Perhaps it’s because Brian is so damn grateful that Justin made it about himself instead of Brian – whether accidentally or on purpose, he doesn’t care – but Brian has to kiss him then. He fists his hands in Justin’s hair and brings his mouth down, tasting the salt and lime and tequila from Justin’s margarita, forcing his tongue inside and biting at Justin’s lips.
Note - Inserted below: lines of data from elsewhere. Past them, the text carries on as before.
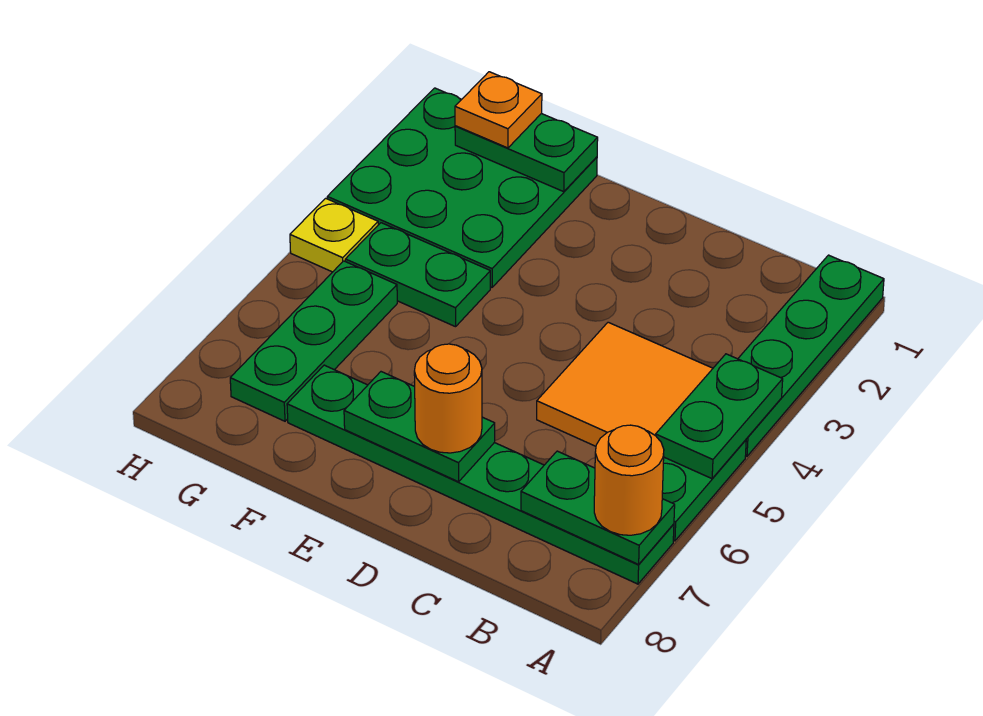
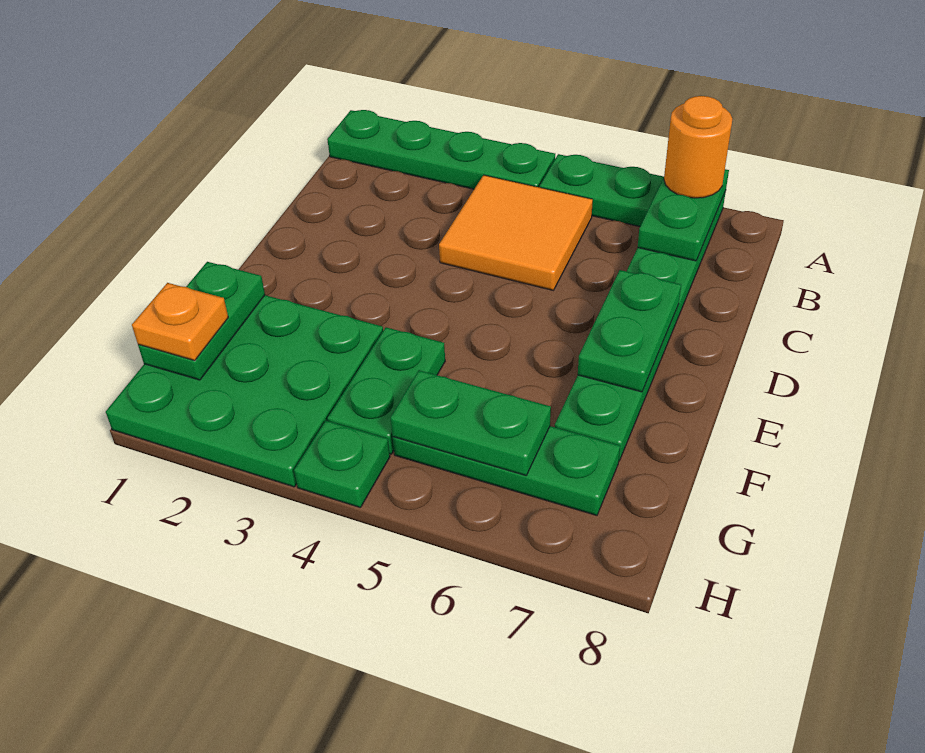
green 1x2 plate [656,354,783,479] -> green 1x2 plate moved to [391,370,551,475]
orange 1x1 round brick [414,344,482,453] -> none
yellow 1x1 plate [290,198,378,272] -> green 1x1 plate [294,421,390,507]

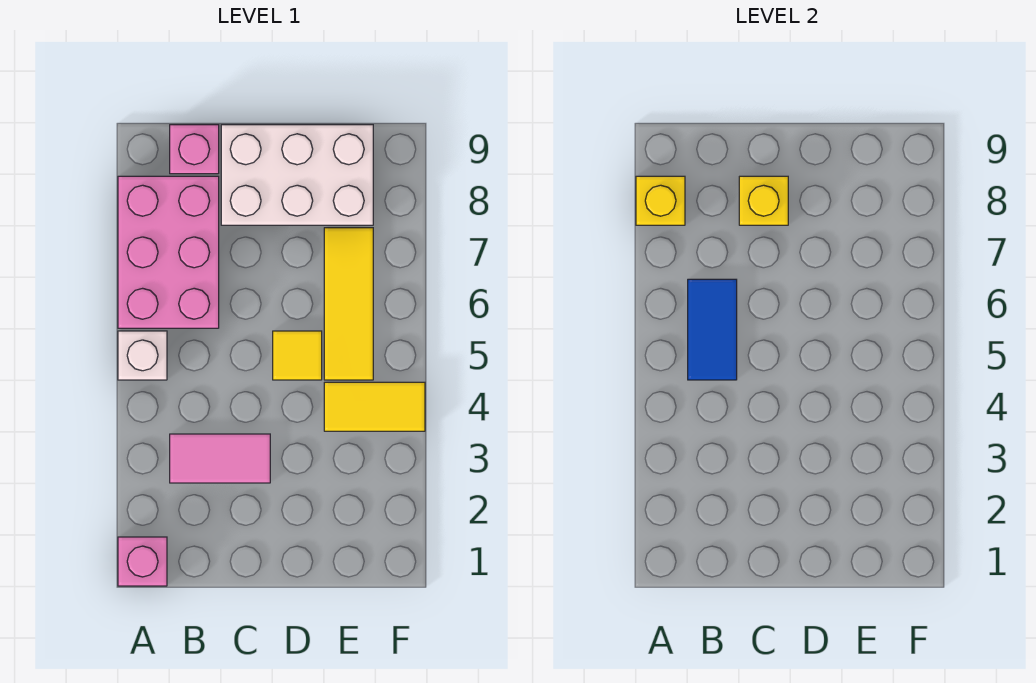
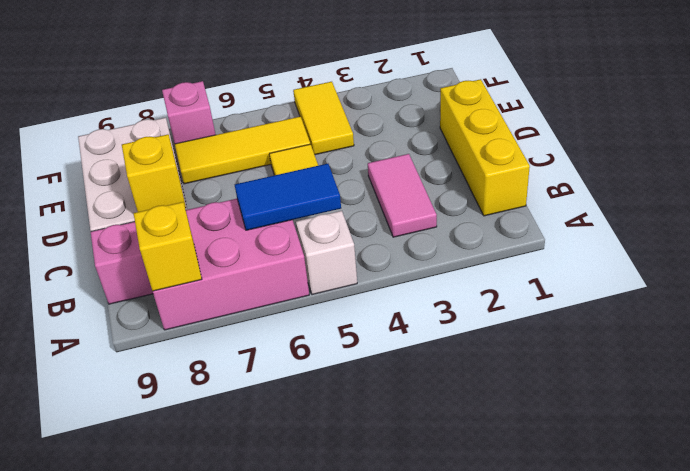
pink 1x1 brick [118,537,167,586] -> pink 1x1 brick moved to [162,81,216,144]
none -> yellow 1x3 brick [440,79,530,216]

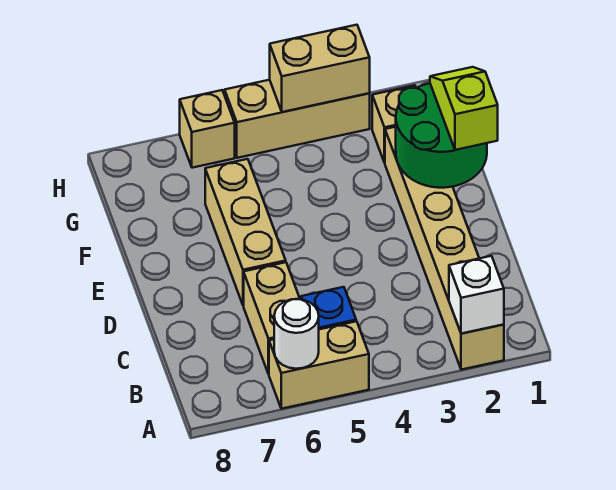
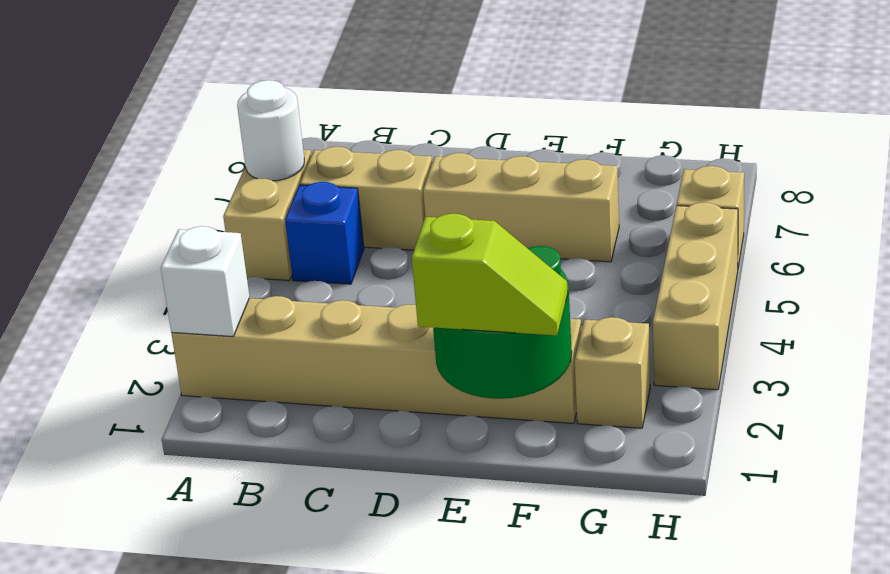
tan 1x2 brick [270,25,370,112] -> none

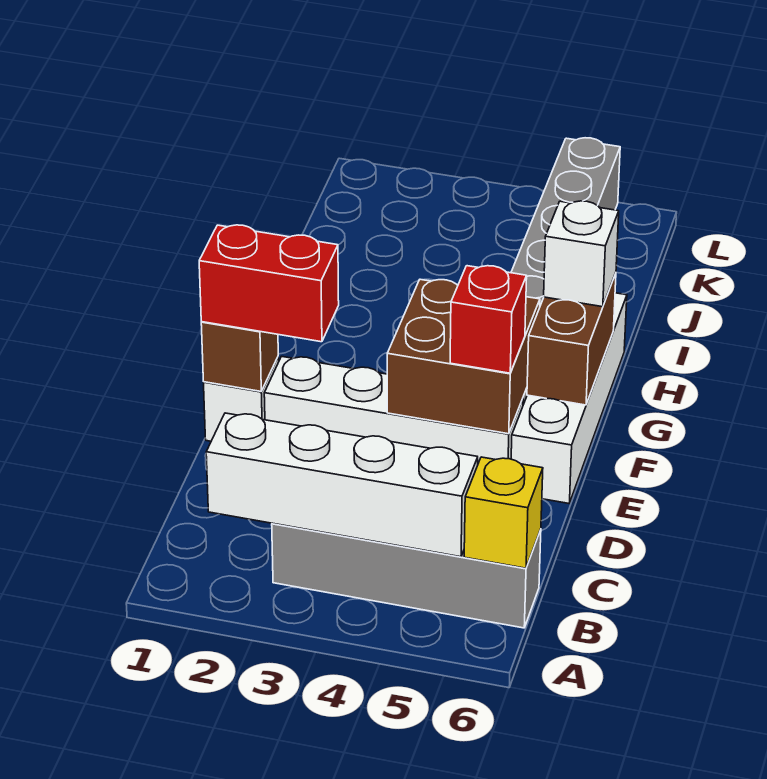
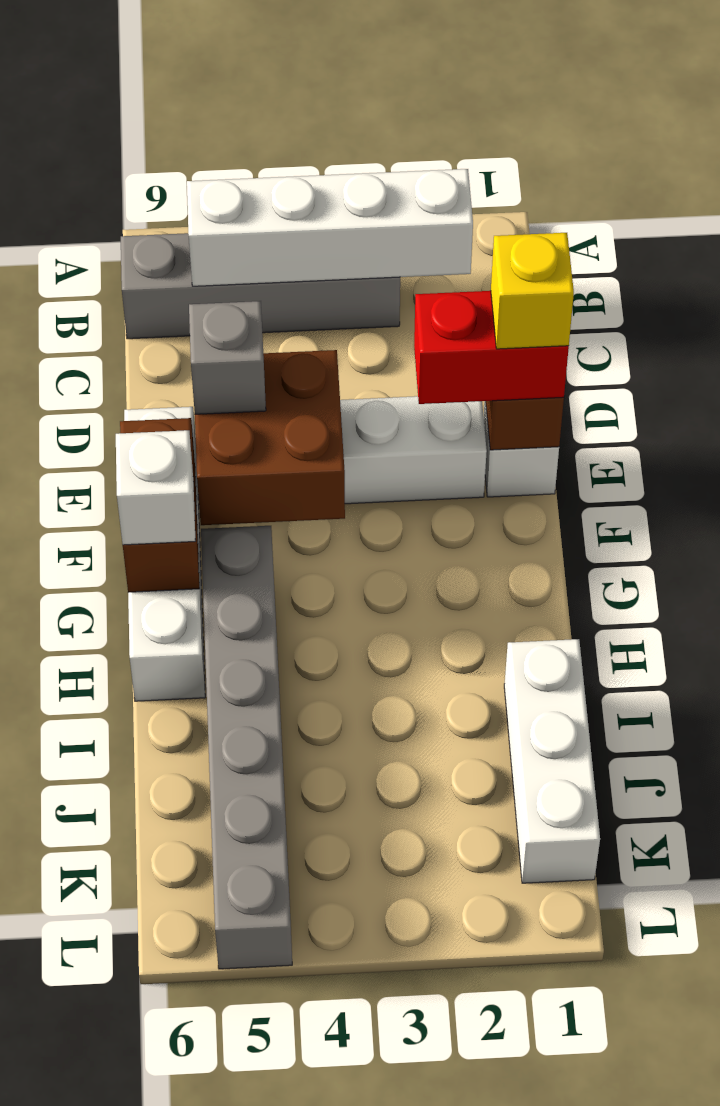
yellow 1x1 brick [464,457,543,568] -> yellow 1x1 brick moved to [491,233,574,349]
red 1x1 brick [450,266,527,373] -> grey 1x1 brick [189,301,266,414]
none -> white 1x3 brick [504,639,600,883]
They make love on the floor.
Justin starts to turn to his stomach but Brian urges him back over, pushes Justin’s knees towards his head and enters him from the front. Brian wants to pretend it’s just a better position, gives him more friction, but when he looks down into clear, morning-blue eyes, Brian knows that’s not why. He doesn’t fuck anyone else this way.
And when Justin pulls his lower lip in under his teeth and groans in the back of his throat, Brian doesn’t know whether to curse or bless the disease that brought him here.
* * *
He goes to his appointment the next day with Justin in tow. He makes Justin stay in the waiting room.
“A few months,” Brian tells him that night at dinner. “The course of treatment is a few months.” He forks an asparagus spear and ignores all the butter it was sautéed in.
“So … you’ll have to move out here,” Justin muses.
“Looks that way. Good, I need some new ass. And they need me, which they’ll soon find out.” Brian tries to sound nonchalant about the fact that he has to pack up his whole fucking life and move it three thousand miles.
“Stay with me.” It isn’t a plea or request, just a simple statement. Justin levels him with an honest gaze.
“I was thinking I’d get somewhere in Bel Air,” Brian says casually. “Close to the hospital.”
“I’m close to the hospital.”
Brian drops his knife and sits back in his chair. Justin stares at him from across the table, his pasta forgotten. “I suppose you are,” Brian says, and Justin nods.
“Brian,” he says, and Brian thinks he’s going to say something life changing, but Justin merely takes a deep breath. “Stay with me.”
Brian considers him, Justin’s expression serious and quiet. The silence stretches out. “One month,” Brian concedes finally. “We’ll try it.”